J'étais très surpris parce que j'avais seulement 28 ans : on m'a proposé le rôle quand j’avais 25 ans. Ce choix m'a étonné. Il s'explique par le fait que la précédente production de Don Giovanni était un Don Giovanni beaucoup plus âgé. Ils souhaitaient faire l'inverse. Jean-François leur a soumis l'idée, et ils ont accepté un Don Giovanni plus jeune. J'étais là au bon moment.
Lorsque vous avez un peu de temps entre deux productions, quelles sont vos occupations ?
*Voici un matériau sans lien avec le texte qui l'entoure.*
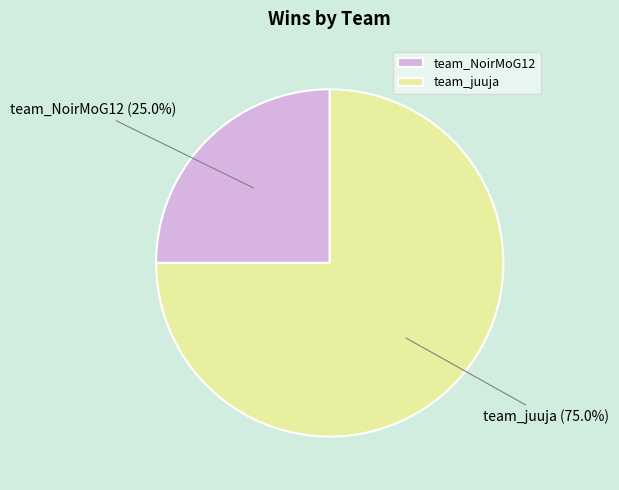

What is the ratio of the value at team_juuja to the value at team_NoirMoG12?

3.0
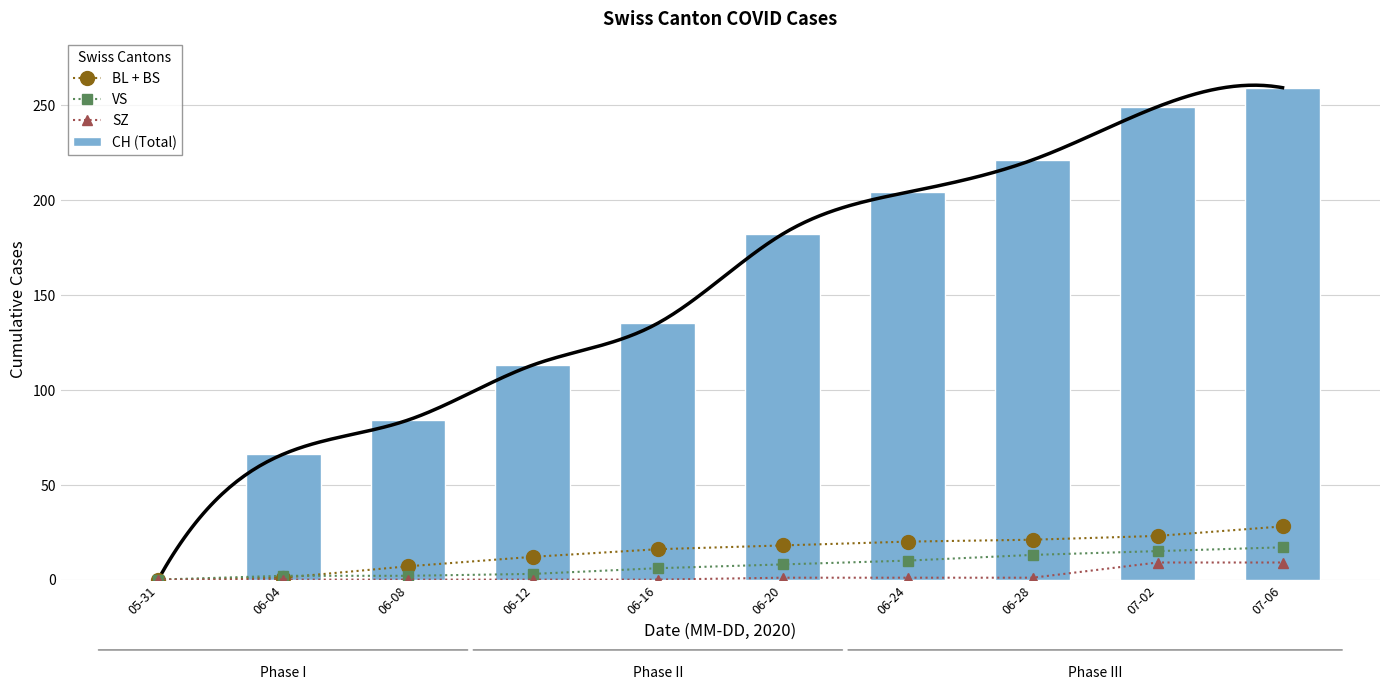

What is the sum of the CH (Total) values at 05-31 and 06-16?

135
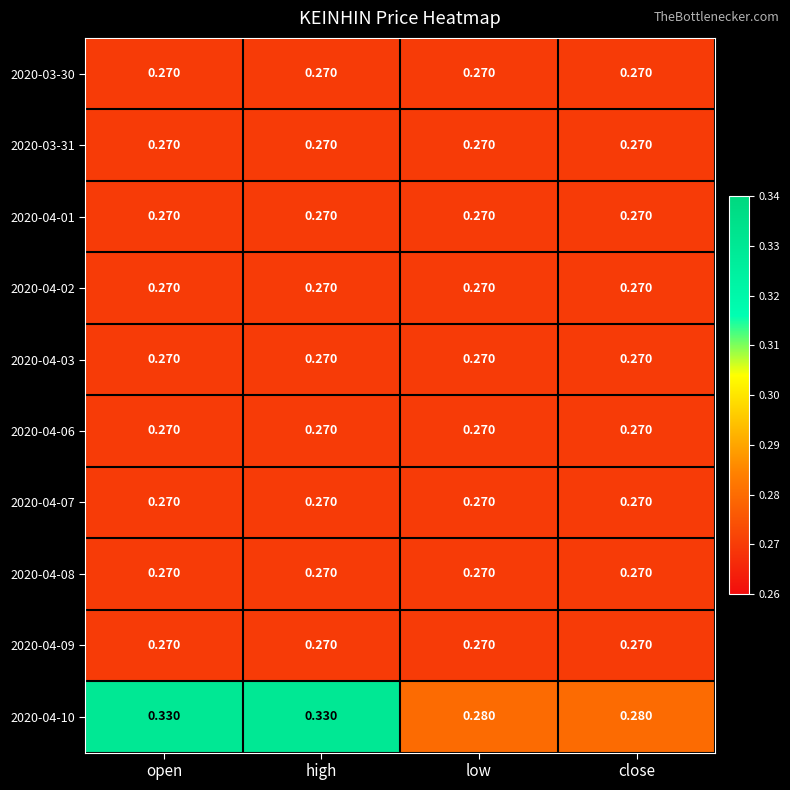

Is the value of 2020-04-02 at close greater than the value of 2020-04-10 at close?

No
Il y a les choses que j'aime faire et les choses que je dois faire. D'abord, je dois rester actif sur le plan physique. Je fais beaucoup de natation et j'aime beaucoup l'escalade, les randonnées en montagne et le camping. À côté de cela, j'adore faire à manger et faire du pain au levain. À Aix, par exemple, pendant Don Giovanni, j'étais très heureux parce que j'avais un four à ma disposition. Je faisais du pain tous les matins et j'en apportais à mes collègues, c'était un petit rituel.
Au-delà de ces projets, de quoi la suite de votre saison sera-t-elle faite ?
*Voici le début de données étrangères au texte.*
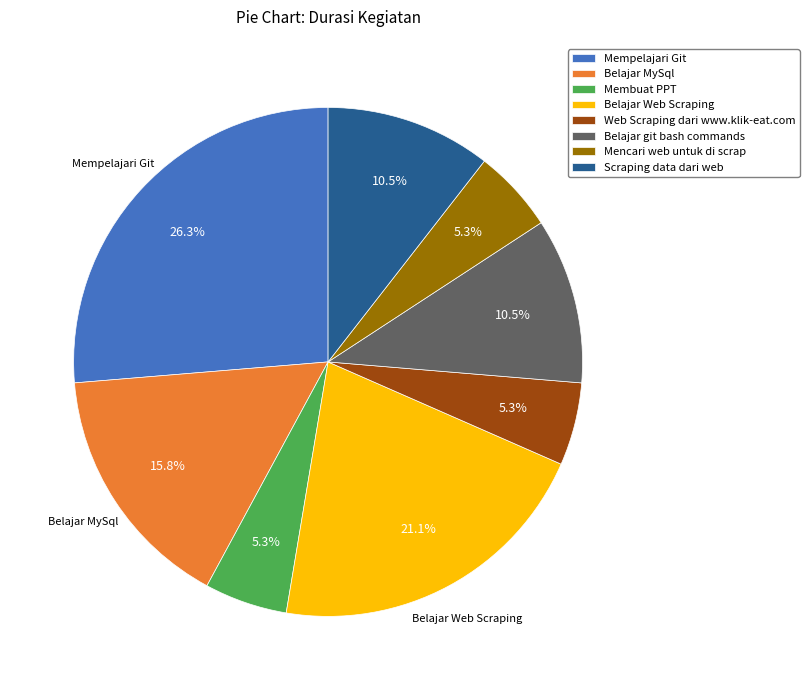

Which category has the biggest portion of the pie?

Mempelajari Git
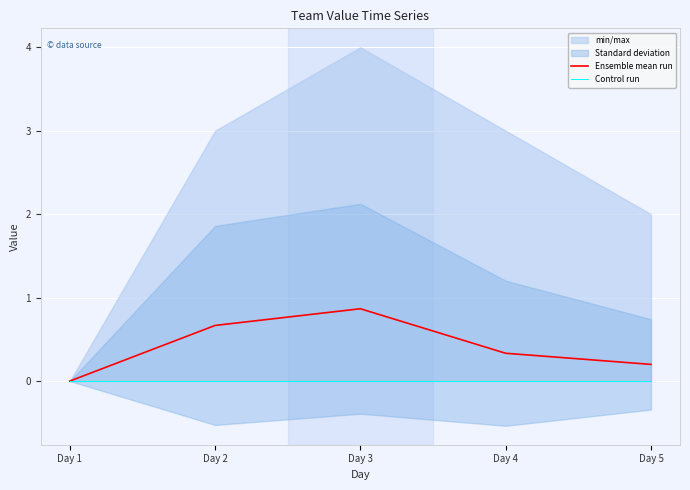

True or false: Ensemble mean run and Control run intersect in this chart.

False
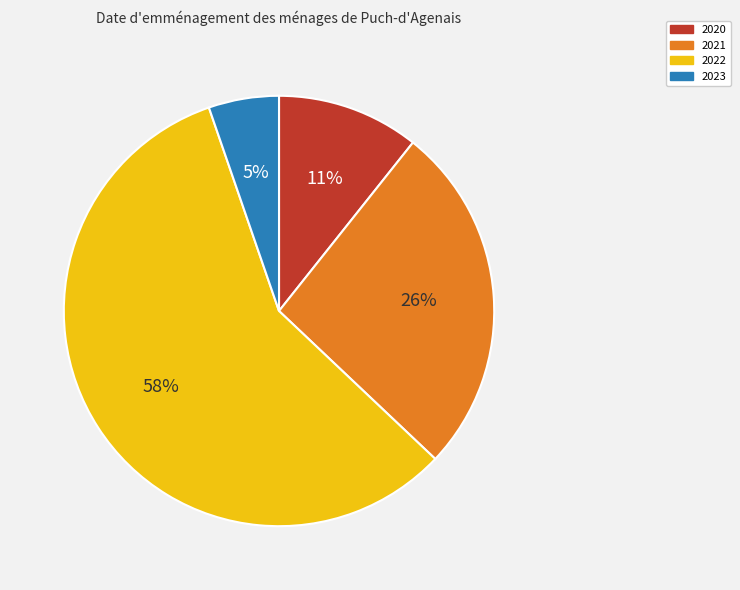

Which slice is the smallest?

2023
J’ai un projet que je produis moi-même. Il s’agit de Winterreise avec un ensemble Klezmer, et qui sera mis en scène par Roy Rallo, qui travaille à l'Opéra de San Francisco. Nous aimions l'idée de cet ensemble de trombones, de violons, d'accordéons et de clarinettes. Dans la musique de Winterreise, il y a le thème connu de l'étranger. Il m'a fait penser au juif Ashkénaze et à la culture tzigane. Ces éléments sont présents dans cette musique. Les musiciens sont sur scène, jouent sans partition et font partie de la mise en scène autant que moi. Nous allons créer le spectacle en co-production au Domaine Forget au Québec et à la Ferme de Villefavard en Limousin. Après, nous allons le produire a l’Opéra de Rouen et à l'Opéra de Vichy, parce que Martin Kubich, qui travaillait à la Ferme, est maintenant dans cette maison. J'ai bien travaillé Winterreise, avec beaucoup de pianistes et de chanteurs. Les arrangements sont terminés et nous pouvons maintenant répéter. Nous avons deux semaines pour explorer l’œuvre et pour créer quelque chose.
Avez-vous des prises de rôles prévues la saison prochaine, ou des débuts dans de nouvelles maisons ?
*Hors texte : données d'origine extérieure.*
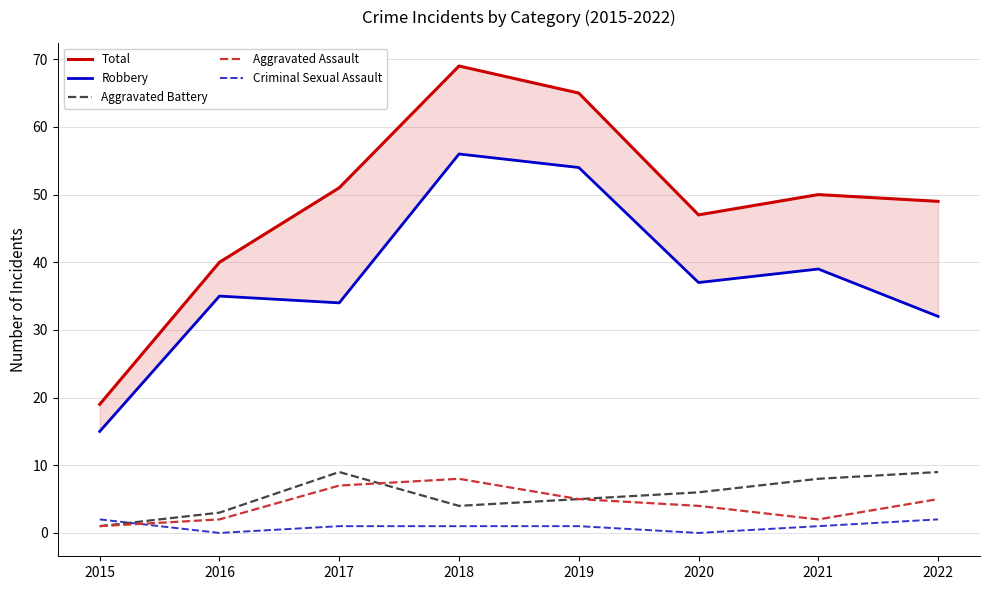

Does the chart have visible grid lines?

Yes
Effectivement, je ferai mes débuts à l'opéra de Hambourg. Il y aura ensuite le Canadian Opera Company de Toronto, puis j'irai à Dallas et à Los Angeles. Je reviendrai également à Garnier. En réalité, je fais beaucoup de concerts mais peu d'opéras : je n'aime pas faire plus de trois productions par an. Par ailleurs, je vais chanter dans quatre œuvres contemporaines au cours des quatre prochaines années. Il s’agira à chaque fois de créations majeures dans de belles maisons : je suis ravi qu’on pense à moi pour ce type de projets.
Quel conseil donneriez-vous à un jeune chanteur lyrique ?
Comme musicien, je trouve que le plus difficile est de se trouver dans un état de calme absolu mais où tout est possible : il faut être complètement vide et à l'écoute. Pour bien chanter, il faut savoir se relâcher en restant dans un état de grande attention. Trouver cet état-là est difficile parce qu'on veut tellement montrer de l'émotion, qu'on se perd parfois dans ce qu'on projette. Dans cet état-là, le chant se fait tout seul parce que le corps sait comment chanter. C'est dans cet état de vide que le souffle se fait naturellement, tout seul. L'inspiration de l'idée et l'inspiration du souffle sont liés : on peut se trouver dans un présent éternel.